Assignment: Please show all lines of the records that include "three".

Material for this exercise:
════════════════════

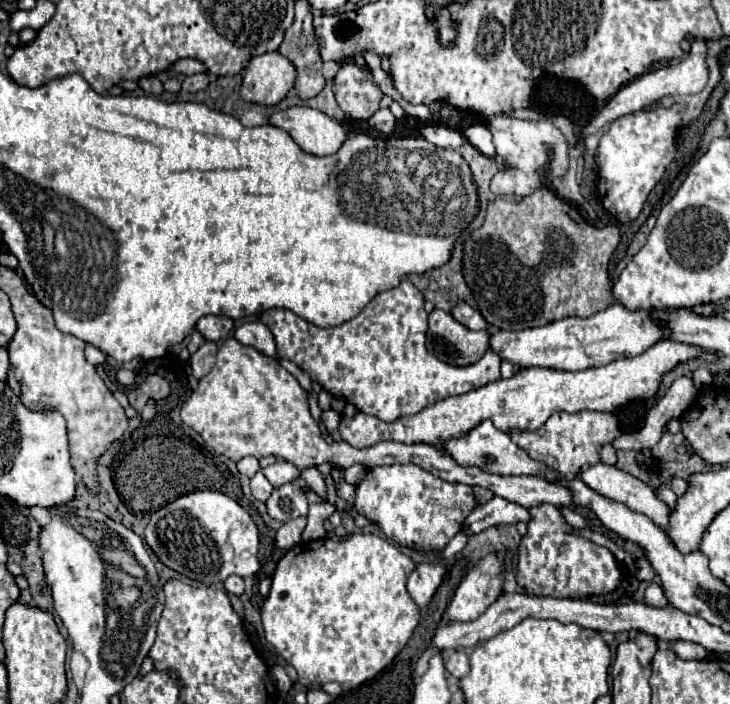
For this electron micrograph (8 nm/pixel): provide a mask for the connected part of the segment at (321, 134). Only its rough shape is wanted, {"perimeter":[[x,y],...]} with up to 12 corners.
{"perimeter":[[306,105],[270,123],[302,151],[334,155],[348,135],[336,119]]}

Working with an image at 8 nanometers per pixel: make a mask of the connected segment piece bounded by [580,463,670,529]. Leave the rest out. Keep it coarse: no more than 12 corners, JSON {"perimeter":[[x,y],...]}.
{"perimeter":[[596,463],[580,479],[666,529],[670,507],[644,481]]}

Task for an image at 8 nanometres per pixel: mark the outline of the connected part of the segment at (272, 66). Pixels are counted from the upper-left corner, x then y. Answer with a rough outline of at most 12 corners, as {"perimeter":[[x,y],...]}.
{"perimeter":[[278,51],[258,55],[242,71],[248,103],[278,105],[296,69]]}

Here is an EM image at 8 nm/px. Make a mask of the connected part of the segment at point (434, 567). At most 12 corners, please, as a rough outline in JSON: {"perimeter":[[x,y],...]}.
{"perimeter":[[442,561],[418,563],[406,583],[420,607],[432,601],[446,565]]}

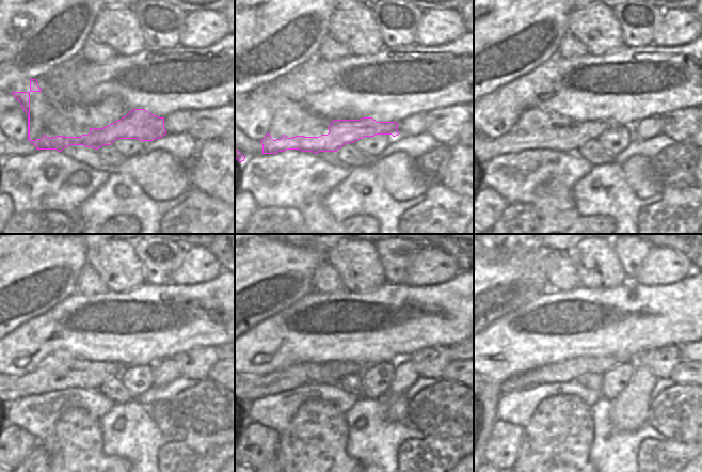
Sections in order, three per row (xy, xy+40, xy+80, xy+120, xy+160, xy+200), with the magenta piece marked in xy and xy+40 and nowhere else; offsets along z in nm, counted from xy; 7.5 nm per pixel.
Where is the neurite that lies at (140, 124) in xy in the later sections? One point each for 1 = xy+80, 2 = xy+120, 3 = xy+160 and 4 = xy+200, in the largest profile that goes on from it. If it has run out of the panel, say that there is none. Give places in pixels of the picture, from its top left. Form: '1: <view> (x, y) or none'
1: xy+80 (578, 132)
2: xy+120 (17, 387)
3: xy+160 (256, 387)
4: xy+200 (516, 382)

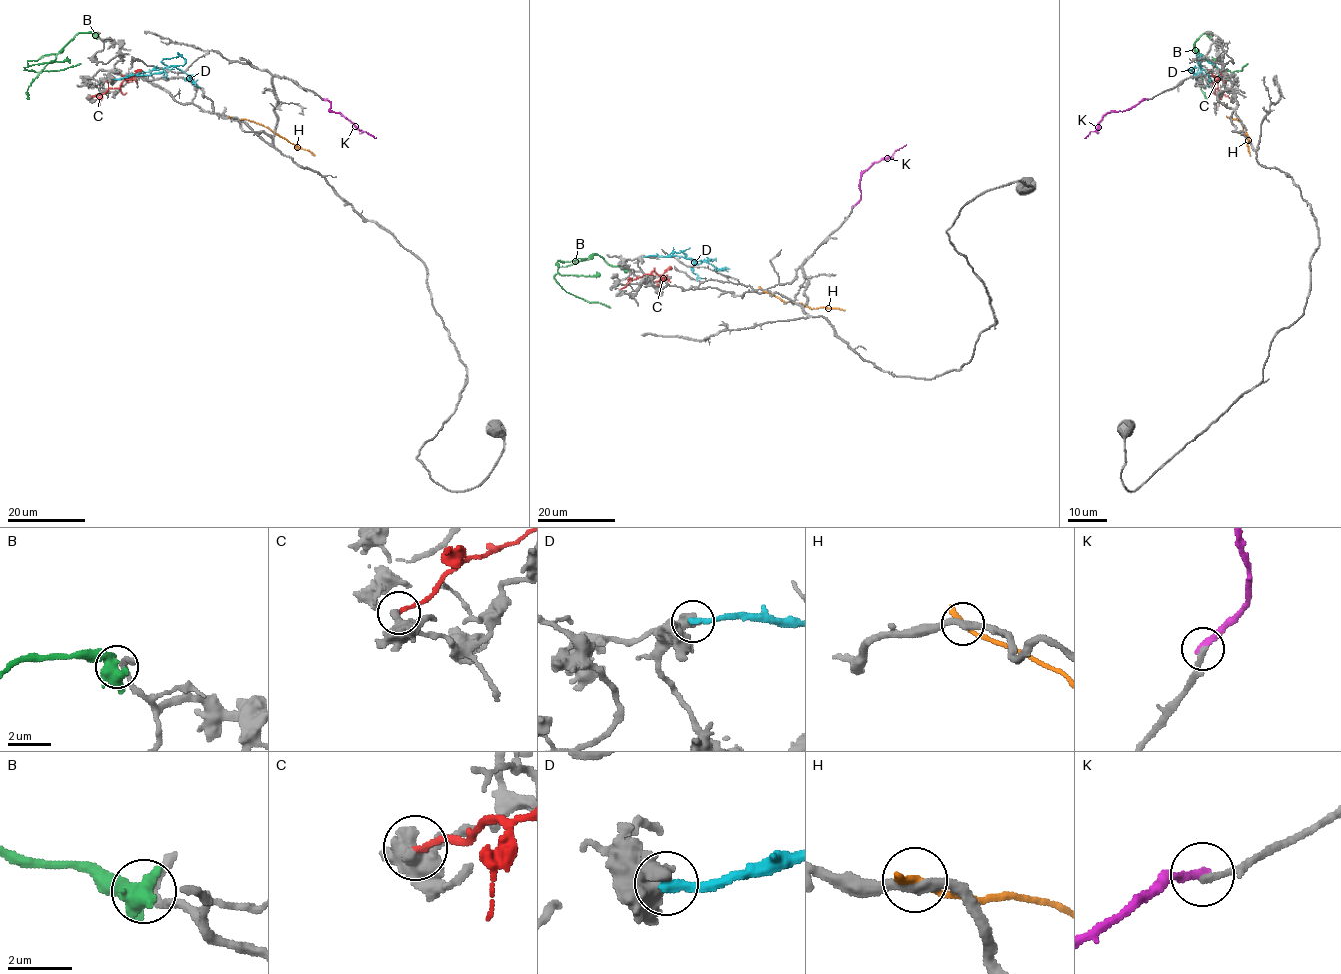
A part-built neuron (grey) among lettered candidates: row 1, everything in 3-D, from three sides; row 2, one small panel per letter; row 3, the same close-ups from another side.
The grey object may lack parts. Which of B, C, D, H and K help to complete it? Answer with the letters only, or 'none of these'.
none of these

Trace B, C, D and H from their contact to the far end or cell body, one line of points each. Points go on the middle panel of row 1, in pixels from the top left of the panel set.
B: (626, 270), (592, 255), (587, 260), (560, 267), (554, 276), (567, 292), (611, 308)
C: (619, 289), (654, 269), (660, 279), (656, 283), (662, 284)
D: (644, 256), (682, 256), (695, 261), (715, 258), (693, 266), (691, 271), (697, 275), (697, 281)
H: (762, 289), (810, 308), (826, 307), (844, 310)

════════════════════

Your solution:
Sections in order, three per row (xy, xy+40, xy+80, xy+120, xy+160, xy+200), with the magenta piece marked in xy and xy+40 and nowhere else; offsets along z in nm, counted from xy; 7.5 nm per pixel.
A part-built neuron (grey) among lettered candidates: row 1, everything in 3-D, from three sides; row 2, one small panel per letter; row 3, the same close-ups from another side.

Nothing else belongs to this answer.